A failed business pitch taught movie mogul Peter Guber to start telling purposeful stories.
Golden State Warriors co-owner Peter Guber had a lot to celebrate earlier this week as he joined the players on stage in front of adoring fans at Oakland’s Oracle Arena. The Warriors had beaten the Cavaliers in Game 5 to capture their second NBA championship in three years.
Guber, the chairman of Mandalay Entertainment, knows a great story when he sees it. “Stories have a unique power to move people’s hearts,” Guber wrote in his 2011 book, Tell to Win.
Guber tells stories in business and uses the building blocks of narrative to answer the media’s questions. One building block of great storytelling is analogy. In an interview for USA Today about signing Kevin Durant before the start of the season, Guber told the following story:
“My grandmother made great chocolate chip cookies. A couple of years later my grandmother added some walnuts, and they were really great. And then my father said he liked coconut, so he put some coconut in them. Then, someone added raisins, and it was mush.”
“So is Kevin Durant the walnuts?” the reporter asked.
“No,” Guber said. “Kevin Durant is sweetness… He’s the perfect alchemy for success. He’s a great partner, a great leader, a great contributor, a great teammate and he’s humble.”
The point: More isn’t necessarily better for team chemistry. It’s only when you have the right mix of ingredients that the magic happens.
A failed pitch taught Guber the power of storytelling.

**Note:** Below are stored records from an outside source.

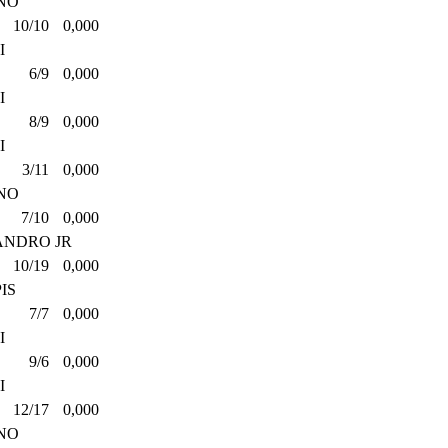
NO
10/10
0,000
I
6/9
0,000
I
8/9
0,000
I
3/11
0,000
NO
7/10
0,000
ANDRO JR
10/19
0,000
PIS
7/7
0,000
I
9/6
0,000
I
12/17
0,000
NO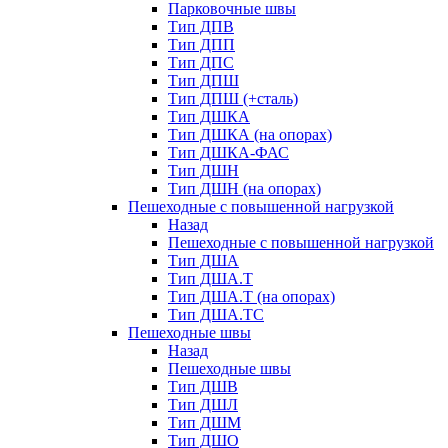
Парковочные швы
Тип ДПВ
Тип ДПП
Тип ДПС
Тип ДПШ
Тип ДПШ (+сталь)
Тип ДШКА
Тип ДШКА (на опорах)
Тип ДШКА-ФАС
Тип ДШН
Тип ДШН (на опорах)
Пешеходные с повышенной нагрузкой
Назад
Пешеходные с повышенной нагрузкой
Тип ДША
Тип ДША.Т
Тип ДША.Т (на опорах)
Тип ДША.ТС
Пешеходные швы
Назад
Пешеходные швы
Тип ДШВ
Тип ДШЛ
Тип ДШМ
Тип ДШО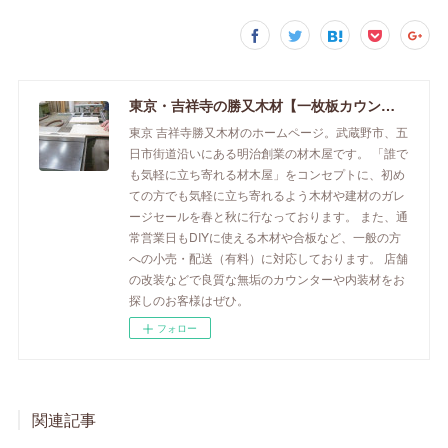
東京・吉祥寺の勝又木材【一枚板カウンター】
東京 吉祥寺勝又木材のホームページ。武蔵野市、五
日市街道沿いにある明治創業の材木屋です。 「誰で
も気軽に立ち寄れる材木屋」をコンセプトに、初め
ての方でも気軽に立ち寄れるよう木材や建材のガレ
ージセールを春と秋に行なっております。 また、通
常営業日もDIYに使える木材や合板など、一般の方
への小売・配送（有料）に対応しております。 店舗
の改装などで良質な無垢のカウンターや内装材をお
探しのお客様はぜひ。
フォロー
関連記事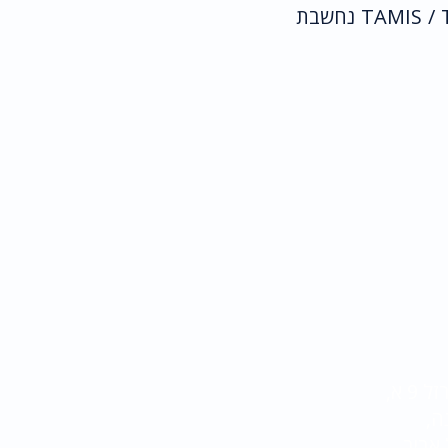
אנאלית זעיר פולשנית כלומר דרך פי הטבעת (אנוס). גישה זו הקרויה גם TAMIS / TEM נחשבת
9 א,
ה,
 אביב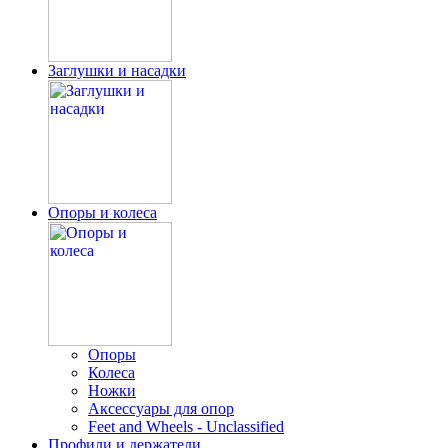
Заглушки и насадки
Опоры и колеса
Опоры
Колеса
Ножки
Аксессуары для опор
Feet and Wheels - Unclassified
Профили и держатели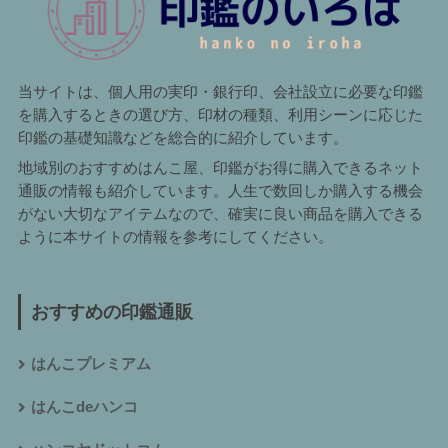
当サイトは、個人用の実印・銀行印、会社設立に必要な印鑑
を購入するときの選び方、印材の種類、利用シーンに応じた
印鑑の基礎知識などを総合的に紹介しています。
地域別のおすすめはんこ屋、印鑑がお得に購入できるネット
通販の情報も紹介しています。人生で数回しか購入する機会
がない大切なアイテムなので、確実に良い商品を購入できる
ように本サイトの情報を参考にしてください。
おすすめの印鑑通販
はんこプレミアム
はんこdeハンコ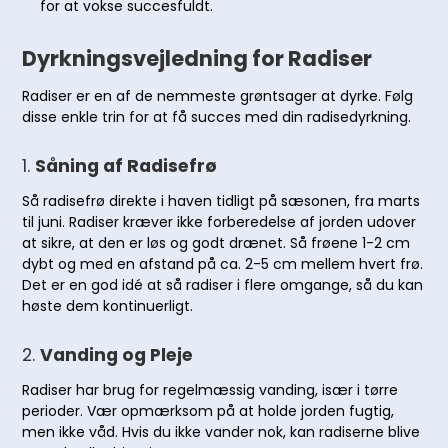
for at vokse succesfuldt.
Dyrkningsvejledning for Radiser
Radiser er en af de nemmeste grøntsager at dyrke. Følg
disse enkle trin for at få succes med din radisedyrkning.
1.
Såning af Radisefrø
Så radisefrø direkte i haven tidligt på sæsonen, fra marts
til juni. Radiser kræver ikke forberedelse af jorden udover
at sikre, at den er løs og godt drænet. Så frøene 1-2 cm
dybt og med en afstand på ca. 2-5 cm mellem hvert frø.
Det er en god idé at så radiser i flere omgange, så du kan
høste dem kontinuerligt.
2.
Vanding og Pleje
Radiser har brug for regelmæssig vanding, især i tørre
perioder. Vær opmærksom på at holde jorden fugtig,
men ikke våd. Hvis du ikke vander nok, kan radiserne blive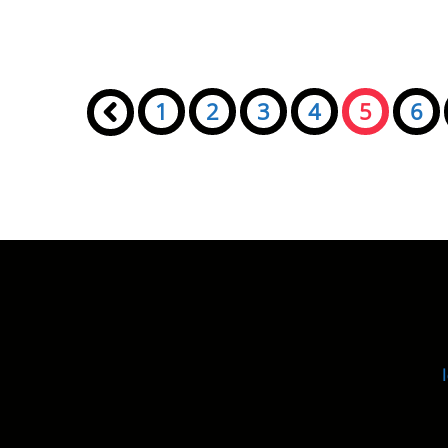
Seiten:
«
1
2
3
4
5
6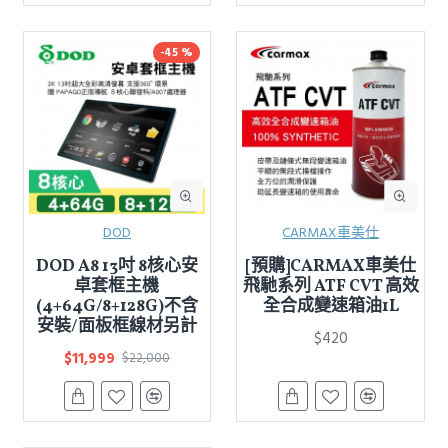
-45 %
DOD
CARMAX車美仕
DOD A8 13吋 8核心安
[預購]CARMAX車美仕
卓套框主機
飛馳系列 ATF CVT 高效
(4+64G/8+128G)不含
全合成變速箱油1L
安裝/面板框線材另計
$420
$11,999
$22,000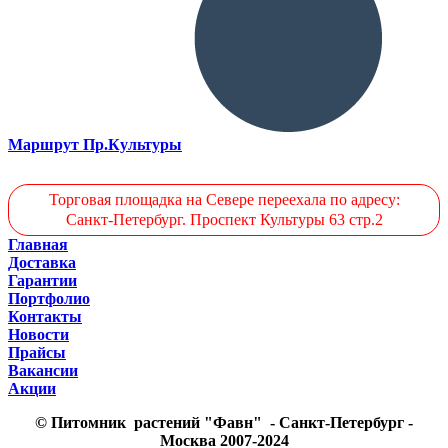
Маршрут Пр.Культуры
Торговая площадка на Севере переехала по адресу:
Санкт-Петербург. Проспект Культуры 63 стр.2
Главная
Доставка
Гарантии
Портфолио
Контакты
Новости
Прайсы
Вакансии
Акции
© Питомник растений "Фавн" - Санкт-Петербург -
Москва 2007-2024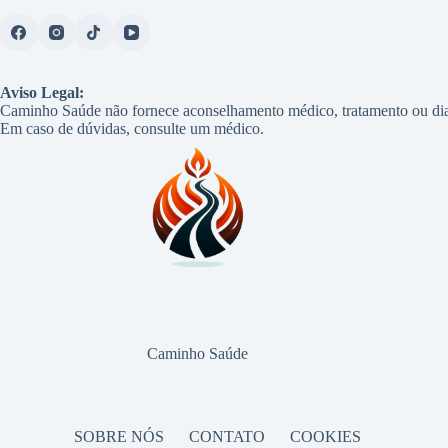
Aviso Legal:
Caminho Saúde não fornece aconselhamento médico, tratamento ou dia
Em caso de dúvidas, consulte um médico.
Caminho Saúde
SOBRE NÓS
CONTATO
COOKIES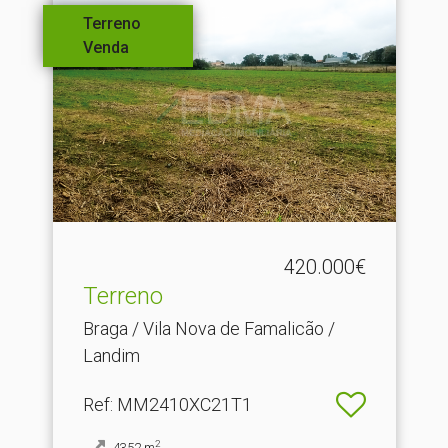
Terreno
Venda
420.000€
Terreno
Braga / Vila Nova de Famalicão /
Landim
Ref
: MM2410XC21T1
2
4352
m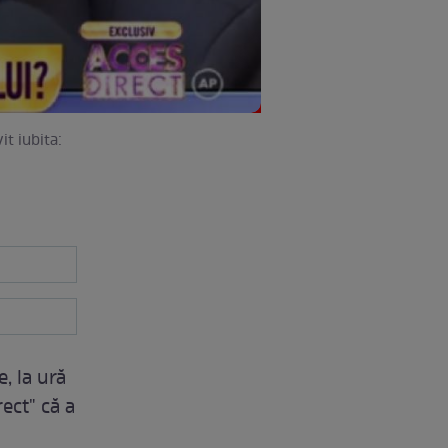
it iubita:
, la ură
ect" că a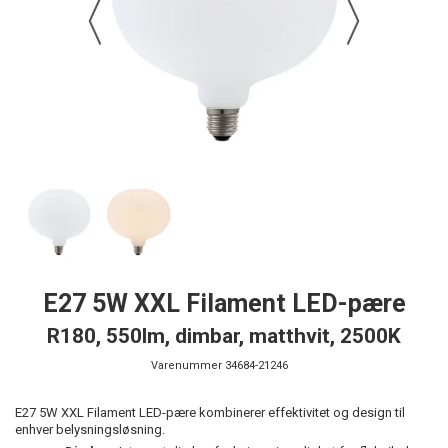
E27 5W XXL Filament LED-pære
R180, 550lm, dimbar, matthvit, 2500K
Varenummer
34684-21246
E27 5W XXL Filament LED-pære kombinerer effektivitet og design til
enhver belysningsløsning.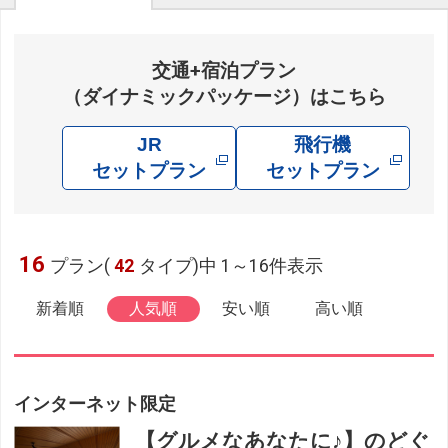
交通+宿泊プラン
（ダイナミックパッケージ）はこちら
JR
飛行機
セットプラン
セットプラン
16
プラン(
42
タイプ)中 1～16件表示
新着順
人気順
安い順
高い順
インターネット限定
【グルメなあなたに♪】のどぐ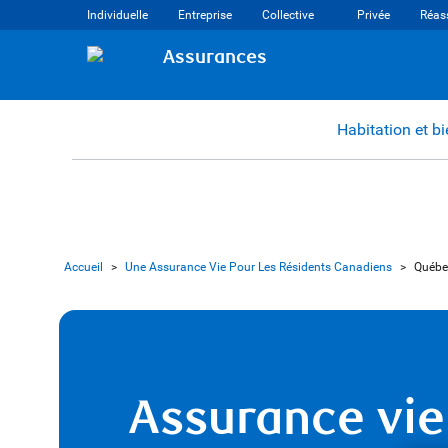
Individuelle
Entreprise
Collective
Privée
Réas
Assurances
Habitation et b
Accueil
>
Une Assurance Vie Pour Les Résidents Canadiens
>
Québ
Assurance vie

As a movie producer, Guber knows how to tell a story on the big screen–but it took a failed business pitch to help him see the power of storytelling in other aspects of his business.
Guber vividly recalls making an unsuccessful pitch for a minor league baseball park in Las Vegas. Entering the meeting, Guber was wildly confident–he had just financed and produced mega-hits such as Batman, Rain Man and Bugsy. Armed with “killer data,” he was sure he’d mesmerize the mayor and city council.
He struck out.
After much soul-searching Guber figured out what he had done wrong. “You forgot to tell a story, stupid!” he wrote in his book. “I’d thrown a barrage of raw facts at [mayor] Goodman–data, statistics, records, forecasts–but I didn’t organize them in any way to engage his emotions.”
Everyone in business shares one goal: to persuade someone to think or feel a certain way and to take action. Guber calls it “purposeful storytelling” and it’s the secret sauce that moves people to action.
Purposeful stories have a goal, a call to action and it’s that purpose that must be emotional. Guber misfired in his pitch because he aimed for his audience’s wallets instead of their hearts.
Aim for hearts, not wallets.
Here’s a telling passage from Guber’s book:
“To succeed, you have to persuade others to support your vision, dream, or cause. Whether you want to motivate your executives, organize your shareholders, shape your media, engage your customers, win over investors, or land a job, you have to deliver a clarion call that will get your listeners’ attention, emotionalize your goal as theirs, and move them to act in your favor. You have to reach their hearts as well as their minds–and this is just what storytelling does.”
Guber harps on the following theme over and over: If you can’t tell it, you can’t sell it. Today, he credits much of his success over a 40-year career to his ability to persuade customers, employees, shareholders, media, and partners through storytelling.
According to Guber: “Stories have a unique power to move people’s hearts, minds, feet, and wallets in the storyteller’s intended direction.”
Success leaves clues. Sports analysts will sift through the Warriors road to the championship for clues on what makes for a winning sports team. Meanwhile, Guber is offering the secret to success in business and entrepreneurship.
If you can’t tell it, you can’t sell it–and it’s best told through story.